◆ Exercise requirements:
Determine the count of lines in the data below that include the word "viewBox", and give nothing besides it.
-*-
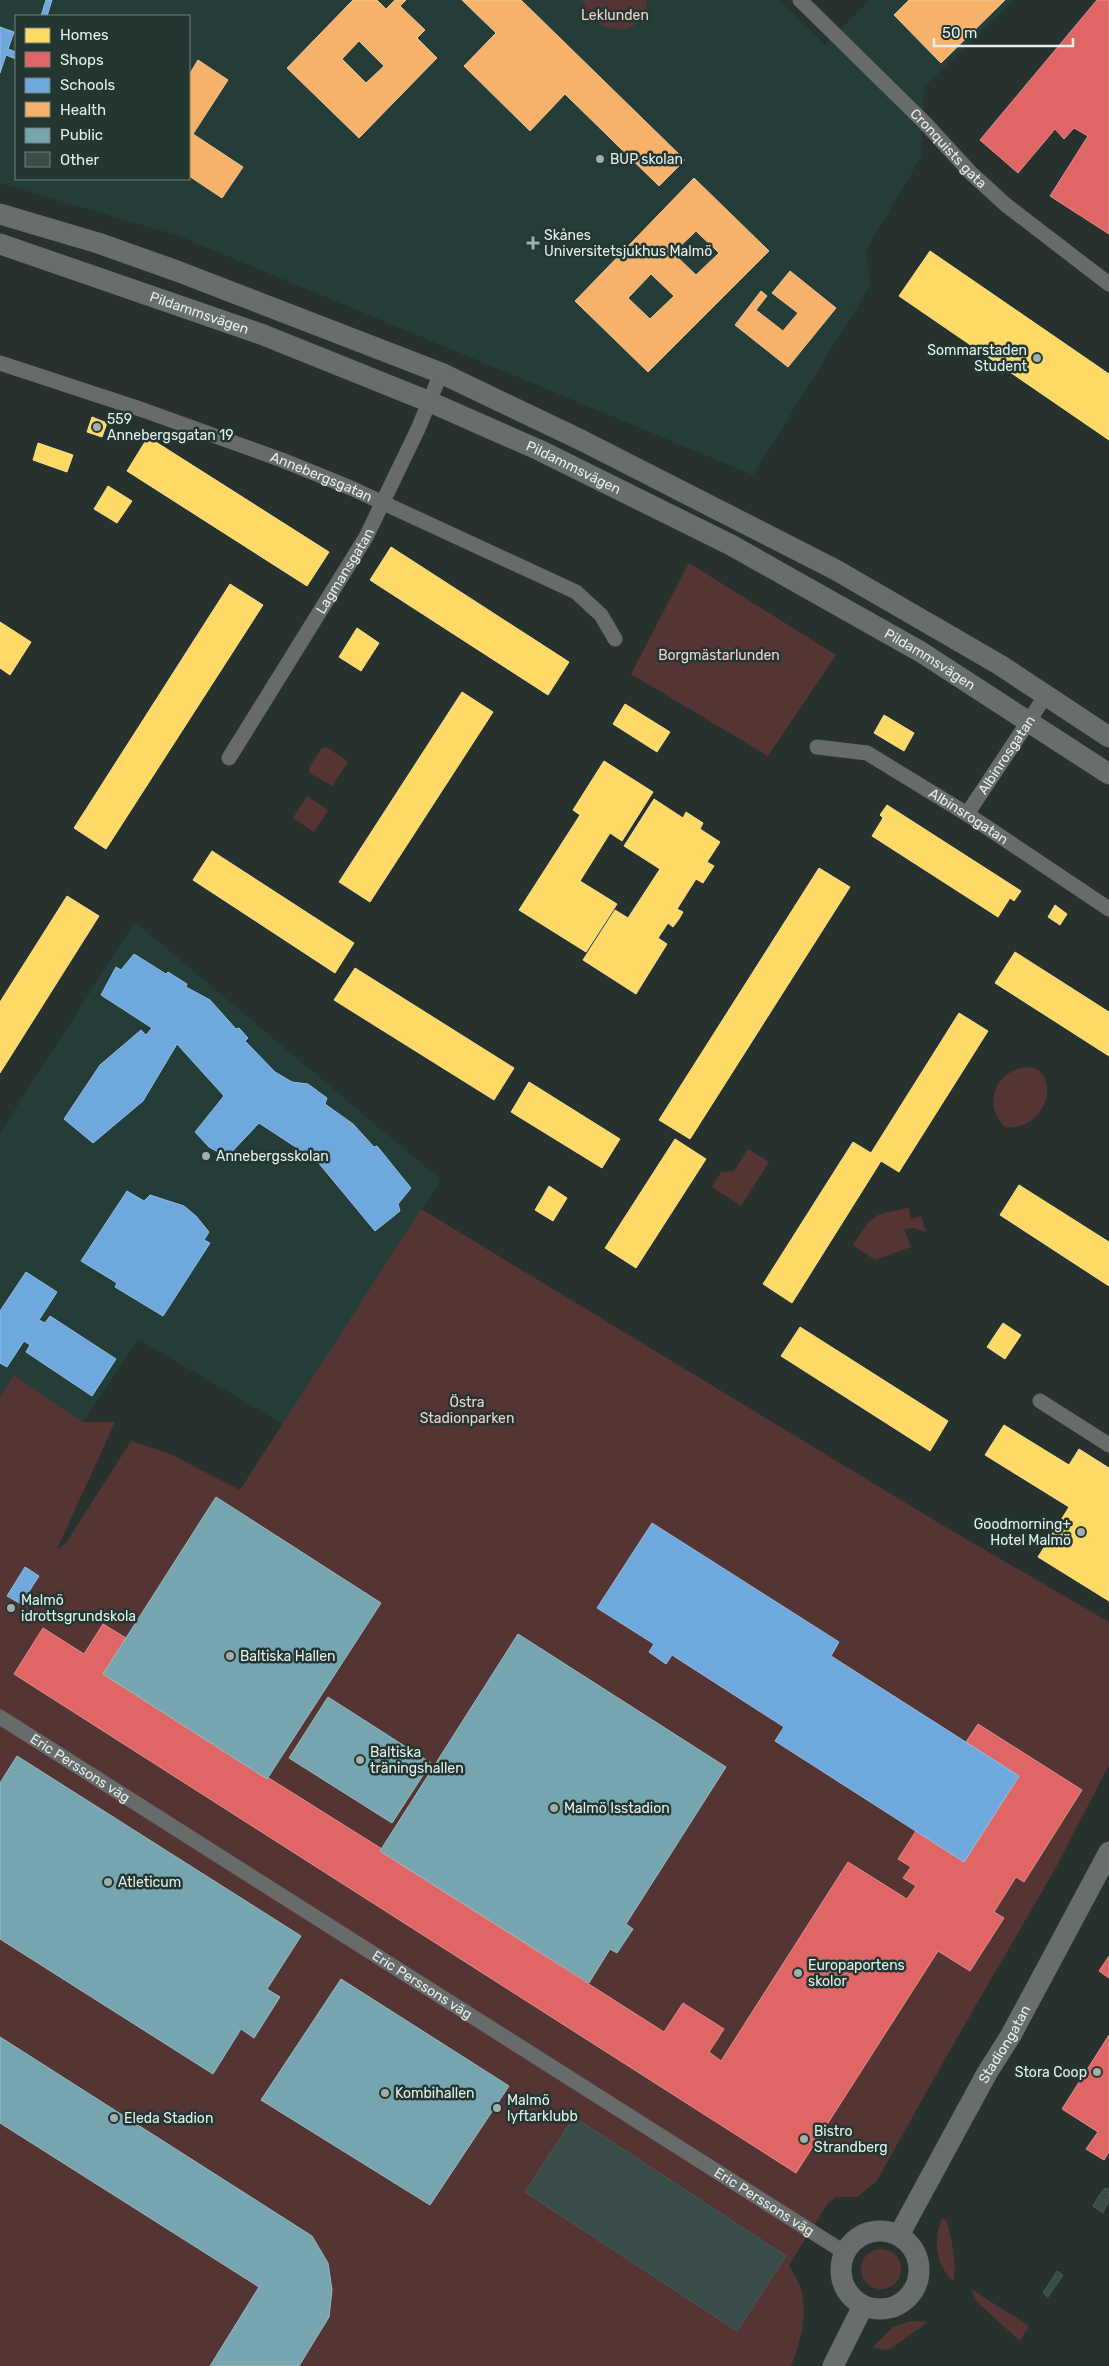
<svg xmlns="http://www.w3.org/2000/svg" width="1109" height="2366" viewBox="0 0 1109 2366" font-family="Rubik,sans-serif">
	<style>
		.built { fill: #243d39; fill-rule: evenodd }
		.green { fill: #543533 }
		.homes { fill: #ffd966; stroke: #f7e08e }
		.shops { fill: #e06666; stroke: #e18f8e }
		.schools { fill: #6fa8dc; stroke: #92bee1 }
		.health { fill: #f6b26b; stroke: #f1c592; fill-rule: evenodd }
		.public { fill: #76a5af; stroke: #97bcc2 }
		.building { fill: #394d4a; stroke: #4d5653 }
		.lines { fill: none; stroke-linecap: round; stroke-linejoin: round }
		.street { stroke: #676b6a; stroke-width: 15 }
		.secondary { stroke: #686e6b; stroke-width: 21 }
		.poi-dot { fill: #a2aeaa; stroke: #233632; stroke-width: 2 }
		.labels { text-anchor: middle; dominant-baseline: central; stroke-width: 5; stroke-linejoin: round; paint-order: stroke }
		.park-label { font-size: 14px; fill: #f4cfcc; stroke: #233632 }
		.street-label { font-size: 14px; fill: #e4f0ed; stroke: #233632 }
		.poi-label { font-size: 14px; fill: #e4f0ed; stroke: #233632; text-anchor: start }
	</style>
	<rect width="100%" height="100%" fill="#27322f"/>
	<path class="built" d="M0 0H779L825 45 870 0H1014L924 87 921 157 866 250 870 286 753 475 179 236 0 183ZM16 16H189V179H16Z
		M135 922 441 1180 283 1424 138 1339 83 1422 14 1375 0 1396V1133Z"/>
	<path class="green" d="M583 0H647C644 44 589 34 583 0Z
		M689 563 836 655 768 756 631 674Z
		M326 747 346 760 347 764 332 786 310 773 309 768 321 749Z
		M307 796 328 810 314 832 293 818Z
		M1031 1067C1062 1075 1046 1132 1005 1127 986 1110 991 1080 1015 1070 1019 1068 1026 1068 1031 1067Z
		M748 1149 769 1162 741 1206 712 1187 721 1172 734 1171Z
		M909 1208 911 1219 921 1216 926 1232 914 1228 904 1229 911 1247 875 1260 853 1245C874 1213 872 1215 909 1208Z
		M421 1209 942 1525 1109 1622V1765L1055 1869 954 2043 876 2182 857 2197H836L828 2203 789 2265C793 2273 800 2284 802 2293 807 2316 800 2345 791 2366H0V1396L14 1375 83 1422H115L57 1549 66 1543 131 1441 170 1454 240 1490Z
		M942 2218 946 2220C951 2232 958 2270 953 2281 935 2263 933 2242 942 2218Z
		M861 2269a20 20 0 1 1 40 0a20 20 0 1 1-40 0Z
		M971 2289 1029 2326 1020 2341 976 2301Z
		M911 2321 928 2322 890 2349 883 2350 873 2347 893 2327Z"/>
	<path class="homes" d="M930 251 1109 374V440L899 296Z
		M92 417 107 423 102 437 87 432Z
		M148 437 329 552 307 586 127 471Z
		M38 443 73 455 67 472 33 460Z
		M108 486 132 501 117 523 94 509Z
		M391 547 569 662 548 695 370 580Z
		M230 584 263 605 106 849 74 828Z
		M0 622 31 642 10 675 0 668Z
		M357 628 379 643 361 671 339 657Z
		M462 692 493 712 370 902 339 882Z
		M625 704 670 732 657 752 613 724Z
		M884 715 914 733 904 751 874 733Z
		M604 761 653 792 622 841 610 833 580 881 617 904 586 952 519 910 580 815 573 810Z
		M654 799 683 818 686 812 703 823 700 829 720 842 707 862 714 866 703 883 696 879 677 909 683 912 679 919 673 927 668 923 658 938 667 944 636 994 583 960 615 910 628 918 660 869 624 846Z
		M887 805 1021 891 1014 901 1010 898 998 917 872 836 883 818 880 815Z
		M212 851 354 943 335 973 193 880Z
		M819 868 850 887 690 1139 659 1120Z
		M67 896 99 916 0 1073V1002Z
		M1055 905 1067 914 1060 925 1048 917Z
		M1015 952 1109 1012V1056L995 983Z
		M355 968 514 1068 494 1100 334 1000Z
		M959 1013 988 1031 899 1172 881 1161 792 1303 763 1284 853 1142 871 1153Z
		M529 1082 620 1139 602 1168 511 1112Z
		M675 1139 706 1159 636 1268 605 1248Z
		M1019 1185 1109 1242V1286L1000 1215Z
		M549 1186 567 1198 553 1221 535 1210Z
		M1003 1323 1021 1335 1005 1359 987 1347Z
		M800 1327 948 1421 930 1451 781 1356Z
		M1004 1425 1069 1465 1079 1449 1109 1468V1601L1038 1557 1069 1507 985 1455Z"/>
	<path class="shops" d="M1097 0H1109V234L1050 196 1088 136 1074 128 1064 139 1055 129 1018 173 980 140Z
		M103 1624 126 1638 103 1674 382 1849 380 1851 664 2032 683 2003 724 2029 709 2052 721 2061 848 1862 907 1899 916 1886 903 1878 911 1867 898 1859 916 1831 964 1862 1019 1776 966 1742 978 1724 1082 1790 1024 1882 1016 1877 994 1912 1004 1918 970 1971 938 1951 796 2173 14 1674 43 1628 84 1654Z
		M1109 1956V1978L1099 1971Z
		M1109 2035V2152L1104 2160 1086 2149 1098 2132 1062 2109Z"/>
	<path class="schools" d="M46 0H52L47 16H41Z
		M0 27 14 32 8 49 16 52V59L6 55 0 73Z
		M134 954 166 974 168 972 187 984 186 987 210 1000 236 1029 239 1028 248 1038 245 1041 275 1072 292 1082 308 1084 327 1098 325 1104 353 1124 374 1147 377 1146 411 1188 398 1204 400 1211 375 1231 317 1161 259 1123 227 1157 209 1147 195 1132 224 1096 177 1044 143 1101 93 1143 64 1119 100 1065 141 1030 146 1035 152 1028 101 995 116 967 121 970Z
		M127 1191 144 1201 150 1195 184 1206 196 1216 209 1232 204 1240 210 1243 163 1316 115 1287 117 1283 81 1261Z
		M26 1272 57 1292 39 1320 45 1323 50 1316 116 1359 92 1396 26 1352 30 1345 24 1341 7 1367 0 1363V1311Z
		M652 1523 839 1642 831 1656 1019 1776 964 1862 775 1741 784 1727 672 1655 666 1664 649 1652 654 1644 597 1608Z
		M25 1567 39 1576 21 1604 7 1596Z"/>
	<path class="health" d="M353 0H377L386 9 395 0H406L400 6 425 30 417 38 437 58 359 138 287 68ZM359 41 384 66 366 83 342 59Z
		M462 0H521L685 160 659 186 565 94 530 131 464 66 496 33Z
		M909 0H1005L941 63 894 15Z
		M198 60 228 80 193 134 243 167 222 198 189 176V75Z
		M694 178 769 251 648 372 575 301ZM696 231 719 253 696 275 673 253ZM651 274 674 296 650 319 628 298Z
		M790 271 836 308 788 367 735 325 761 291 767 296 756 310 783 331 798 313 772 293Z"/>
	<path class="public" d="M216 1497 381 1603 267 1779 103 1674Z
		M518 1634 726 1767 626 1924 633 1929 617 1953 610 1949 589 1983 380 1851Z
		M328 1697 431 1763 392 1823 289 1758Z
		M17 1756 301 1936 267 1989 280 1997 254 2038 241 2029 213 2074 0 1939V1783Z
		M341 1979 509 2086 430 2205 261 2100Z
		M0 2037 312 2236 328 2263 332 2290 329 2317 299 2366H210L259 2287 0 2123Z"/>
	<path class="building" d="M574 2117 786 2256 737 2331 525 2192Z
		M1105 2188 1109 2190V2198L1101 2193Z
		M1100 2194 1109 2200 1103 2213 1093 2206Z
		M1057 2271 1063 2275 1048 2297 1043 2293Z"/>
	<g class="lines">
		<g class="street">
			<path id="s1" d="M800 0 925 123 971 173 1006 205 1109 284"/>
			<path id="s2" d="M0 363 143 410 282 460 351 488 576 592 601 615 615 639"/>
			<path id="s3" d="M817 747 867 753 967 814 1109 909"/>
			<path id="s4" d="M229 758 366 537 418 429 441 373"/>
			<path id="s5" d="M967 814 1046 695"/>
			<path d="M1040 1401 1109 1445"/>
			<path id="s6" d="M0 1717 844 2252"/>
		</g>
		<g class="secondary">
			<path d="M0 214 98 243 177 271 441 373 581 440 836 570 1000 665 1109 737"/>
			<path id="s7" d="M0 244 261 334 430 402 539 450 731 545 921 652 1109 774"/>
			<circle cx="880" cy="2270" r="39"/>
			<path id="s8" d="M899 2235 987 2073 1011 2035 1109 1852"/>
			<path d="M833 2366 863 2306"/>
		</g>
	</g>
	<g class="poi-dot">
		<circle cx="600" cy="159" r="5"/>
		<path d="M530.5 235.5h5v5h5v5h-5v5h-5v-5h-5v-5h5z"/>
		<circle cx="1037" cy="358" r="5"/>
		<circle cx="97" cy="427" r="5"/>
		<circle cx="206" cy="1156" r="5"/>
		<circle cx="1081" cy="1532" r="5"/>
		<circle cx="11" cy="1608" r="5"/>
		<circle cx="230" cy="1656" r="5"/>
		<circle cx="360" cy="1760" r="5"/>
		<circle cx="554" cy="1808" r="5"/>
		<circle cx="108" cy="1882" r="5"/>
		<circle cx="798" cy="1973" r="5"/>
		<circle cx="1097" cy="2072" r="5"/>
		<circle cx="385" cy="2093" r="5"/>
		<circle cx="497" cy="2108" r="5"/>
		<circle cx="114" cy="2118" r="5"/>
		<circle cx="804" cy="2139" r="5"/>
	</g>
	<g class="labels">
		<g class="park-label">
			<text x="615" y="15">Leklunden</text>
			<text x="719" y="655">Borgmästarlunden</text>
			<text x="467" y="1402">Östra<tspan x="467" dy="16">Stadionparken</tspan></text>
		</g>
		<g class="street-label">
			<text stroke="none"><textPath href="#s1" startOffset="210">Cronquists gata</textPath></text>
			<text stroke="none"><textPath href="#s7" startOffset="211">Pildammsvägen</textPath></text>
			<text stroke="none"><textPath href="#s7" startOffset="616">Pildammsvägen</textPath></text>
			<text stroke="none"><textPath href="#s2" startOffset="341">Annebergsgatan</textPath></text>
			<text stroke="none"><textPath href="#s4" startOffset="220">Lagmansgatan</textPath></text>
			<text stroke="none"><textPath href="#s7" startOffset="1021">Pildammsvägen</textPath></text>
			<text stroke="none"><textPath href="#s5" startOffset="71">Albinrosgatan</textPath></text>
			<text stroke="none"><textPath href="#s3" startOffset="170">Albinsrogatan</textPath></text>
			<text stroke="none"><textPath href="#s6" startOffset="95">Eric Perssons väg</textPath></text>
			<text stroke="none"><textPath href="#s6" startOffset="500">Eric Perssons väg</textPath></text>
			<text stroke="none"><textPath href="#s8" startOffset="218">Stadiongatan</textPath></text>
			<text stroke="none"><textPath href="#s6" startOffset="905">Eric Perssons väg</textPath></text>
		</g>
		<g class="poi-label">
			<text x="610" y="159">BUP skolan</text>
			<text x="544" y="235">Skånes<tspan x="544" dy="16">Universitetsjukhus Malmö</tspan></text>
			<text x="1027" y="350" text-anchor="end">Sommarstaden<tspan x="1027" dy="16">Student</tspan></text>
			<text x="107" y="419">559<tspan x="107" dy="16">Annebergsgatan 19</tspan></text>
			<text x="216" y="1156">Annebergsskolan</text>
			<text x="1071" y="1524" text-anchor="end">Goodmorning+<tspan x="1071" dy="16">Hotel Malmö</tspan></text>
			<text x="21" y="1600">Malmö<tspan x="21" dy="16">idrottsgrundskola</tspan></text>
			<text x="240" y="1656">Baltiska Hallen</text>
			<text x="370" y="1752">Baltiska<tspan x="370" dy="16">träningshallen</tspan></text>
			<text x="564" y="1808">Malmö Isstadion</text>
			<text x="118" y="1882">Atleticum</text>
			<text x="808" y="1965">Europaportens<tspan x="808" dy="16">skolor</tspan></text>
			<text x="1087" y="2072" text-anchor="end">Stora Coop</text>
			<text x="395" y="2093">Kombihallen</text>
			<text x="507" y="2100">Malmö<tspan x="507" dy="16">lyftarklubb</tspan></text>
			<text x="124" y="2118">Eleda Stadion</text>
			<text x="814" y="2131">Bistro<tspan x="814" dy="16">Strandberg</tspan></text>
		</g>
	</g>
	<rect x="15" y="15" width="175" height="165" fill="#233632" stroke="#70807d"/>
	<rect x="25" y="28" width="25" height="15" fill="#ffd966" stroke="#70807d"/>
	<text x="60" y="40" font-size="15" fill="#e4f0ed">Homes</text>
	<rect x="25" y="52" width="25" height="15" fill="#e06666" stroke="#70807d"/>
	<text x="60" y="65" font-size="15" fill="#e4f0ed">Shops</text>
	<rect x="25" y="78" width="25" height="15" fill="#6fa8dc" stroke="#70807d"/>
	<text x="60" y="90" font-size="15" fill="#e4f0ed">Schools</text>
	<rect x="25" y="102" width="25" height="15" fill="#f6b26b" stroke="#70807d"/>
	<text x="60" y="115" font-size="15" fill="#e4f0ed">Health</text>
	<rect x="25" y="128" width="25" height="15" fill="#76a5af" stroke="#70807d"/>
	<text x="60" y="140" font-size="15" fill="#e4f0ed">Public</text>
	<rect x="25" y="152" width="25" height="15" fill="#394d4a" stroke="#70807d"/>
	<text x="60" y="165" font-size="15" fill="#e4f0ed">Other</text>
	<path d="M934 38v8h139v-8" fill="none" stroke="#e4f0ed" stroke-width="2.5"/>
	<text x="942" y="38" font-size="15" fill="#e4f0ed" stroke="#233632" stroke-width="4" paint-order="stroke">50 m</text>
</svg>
-*-
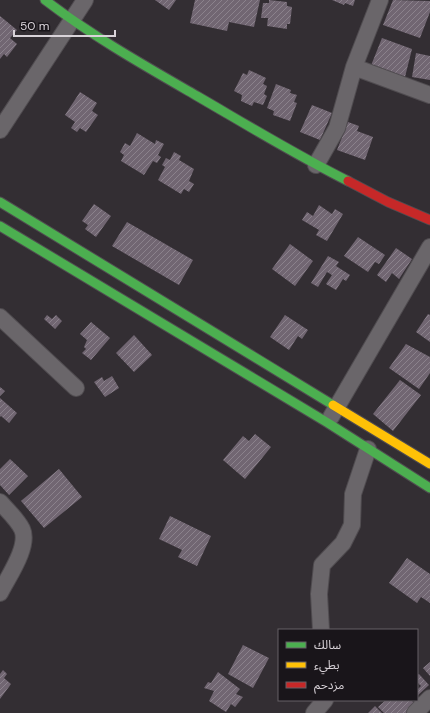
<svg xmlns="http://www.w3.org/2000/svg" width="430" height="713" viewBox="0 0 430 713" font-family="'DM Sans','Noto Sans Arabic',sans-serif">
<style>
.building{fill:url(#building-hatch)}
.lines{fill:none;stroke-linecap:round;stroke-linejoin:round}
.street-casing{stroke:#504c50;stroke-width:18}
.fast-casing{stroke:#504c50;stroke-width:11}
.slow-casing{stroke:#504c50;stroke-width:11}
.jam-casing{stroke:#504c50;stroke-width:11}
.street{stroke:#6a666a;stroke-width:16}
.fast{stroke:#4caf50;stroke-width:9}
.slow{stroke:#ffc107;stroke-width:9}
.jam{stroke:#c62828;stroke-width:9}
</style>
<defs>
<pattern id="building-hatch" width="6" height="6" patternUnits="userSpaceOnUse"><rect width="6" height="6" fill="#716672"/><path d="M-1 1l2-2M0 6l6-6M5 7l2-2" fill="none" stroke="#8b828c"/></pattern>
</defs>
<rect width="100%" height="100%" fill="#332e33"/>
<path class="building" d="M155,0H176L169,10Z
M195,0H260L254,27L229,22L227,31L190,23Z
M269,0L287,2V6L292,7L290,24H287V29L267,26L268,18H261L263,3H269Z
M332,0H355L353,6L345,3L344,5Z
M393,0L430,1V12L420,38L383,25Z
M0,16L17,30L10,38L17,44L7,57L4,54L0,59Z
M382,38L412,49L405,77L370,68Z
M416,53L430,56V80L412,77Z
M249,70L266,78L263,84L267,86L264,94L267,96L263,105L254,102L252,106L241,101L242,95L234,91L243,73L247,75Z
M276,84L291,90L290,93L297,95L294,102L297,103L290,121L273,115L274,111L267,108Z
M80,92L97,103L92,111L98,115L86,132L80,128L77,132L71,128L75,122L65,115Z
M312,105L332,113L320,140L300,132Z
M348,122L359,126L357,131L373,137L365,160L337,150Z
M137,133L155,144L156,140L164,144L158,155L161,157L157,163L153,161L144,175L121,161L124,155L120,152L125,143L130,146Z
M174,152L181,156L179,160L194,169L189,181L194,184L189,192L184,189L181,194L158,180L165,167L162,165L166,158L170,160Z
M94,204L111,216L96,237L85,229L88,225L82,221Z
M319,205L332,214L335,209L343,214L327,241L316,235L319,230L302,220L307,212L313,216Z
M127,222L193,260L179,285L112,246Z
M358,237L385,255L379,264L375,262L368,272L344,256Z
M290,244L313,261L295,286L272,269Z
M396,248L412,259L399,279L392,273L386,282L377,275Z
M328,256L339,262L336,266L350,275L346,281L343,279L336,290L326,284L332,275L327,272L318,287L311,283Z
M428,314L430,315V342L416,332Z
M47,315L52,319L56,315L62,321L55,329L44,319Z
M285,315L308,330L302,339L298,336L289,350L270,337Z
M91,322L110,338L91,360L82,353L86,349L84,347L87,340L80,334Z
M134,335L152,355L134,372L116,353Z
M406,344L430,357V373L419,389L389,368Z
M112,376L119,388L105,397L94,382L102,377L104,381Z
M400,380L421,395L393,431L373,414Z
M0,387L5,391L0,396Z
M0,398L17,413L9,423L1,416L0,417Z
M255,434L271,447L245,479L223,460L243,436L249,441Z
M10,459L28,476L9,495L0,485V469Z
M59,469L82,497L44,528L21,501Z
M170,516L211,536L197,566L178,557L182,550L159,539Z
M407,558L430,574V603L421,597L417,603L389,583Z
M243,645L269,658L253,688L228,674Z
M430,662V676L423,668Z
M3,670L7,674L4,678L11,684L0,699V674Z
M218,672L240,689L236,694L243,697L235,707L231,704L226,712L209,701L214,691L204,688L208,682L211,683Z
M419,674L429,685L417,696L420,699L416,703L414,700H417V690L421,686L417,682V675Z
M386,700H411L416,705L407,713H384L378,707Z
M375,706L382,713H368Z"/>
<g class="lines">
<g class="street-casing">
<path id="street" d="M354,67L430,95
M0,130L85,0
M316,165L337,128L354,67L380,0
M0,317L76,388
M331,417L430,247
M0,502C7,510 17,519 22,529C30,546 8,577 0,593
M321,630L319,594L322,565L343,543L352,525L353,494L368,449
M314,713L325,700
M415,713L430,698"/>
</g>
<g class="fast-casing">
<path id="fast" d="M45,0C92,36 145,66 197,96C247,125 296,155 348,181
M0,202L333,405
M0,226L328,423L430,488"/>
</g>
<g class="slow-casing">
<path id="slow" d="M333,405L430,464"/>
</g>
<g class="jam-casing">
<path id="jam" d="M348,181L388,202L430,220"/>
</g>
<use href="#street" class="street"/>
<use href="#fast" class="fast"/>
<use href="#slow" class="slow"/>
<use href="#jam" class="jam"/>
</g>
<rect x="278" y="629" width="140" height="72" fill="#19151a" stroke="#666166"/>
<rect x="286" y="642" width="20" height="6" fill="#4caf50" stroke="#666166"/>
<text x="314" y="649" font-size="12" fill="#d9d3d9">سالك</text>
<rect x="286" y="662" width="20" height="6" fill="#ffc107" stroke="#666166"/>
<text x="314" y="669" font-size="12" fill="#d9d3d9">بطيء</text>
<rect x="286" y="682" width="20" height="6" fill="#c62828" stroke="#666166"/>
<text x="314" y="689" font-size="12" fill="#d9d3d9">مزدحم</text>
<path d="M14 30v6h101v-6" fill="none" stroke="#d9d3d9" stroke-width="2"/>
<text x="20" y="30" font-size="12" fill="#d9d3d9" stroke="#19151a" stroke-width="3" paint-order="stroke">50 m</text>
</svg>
-*-
◆ Response box:
2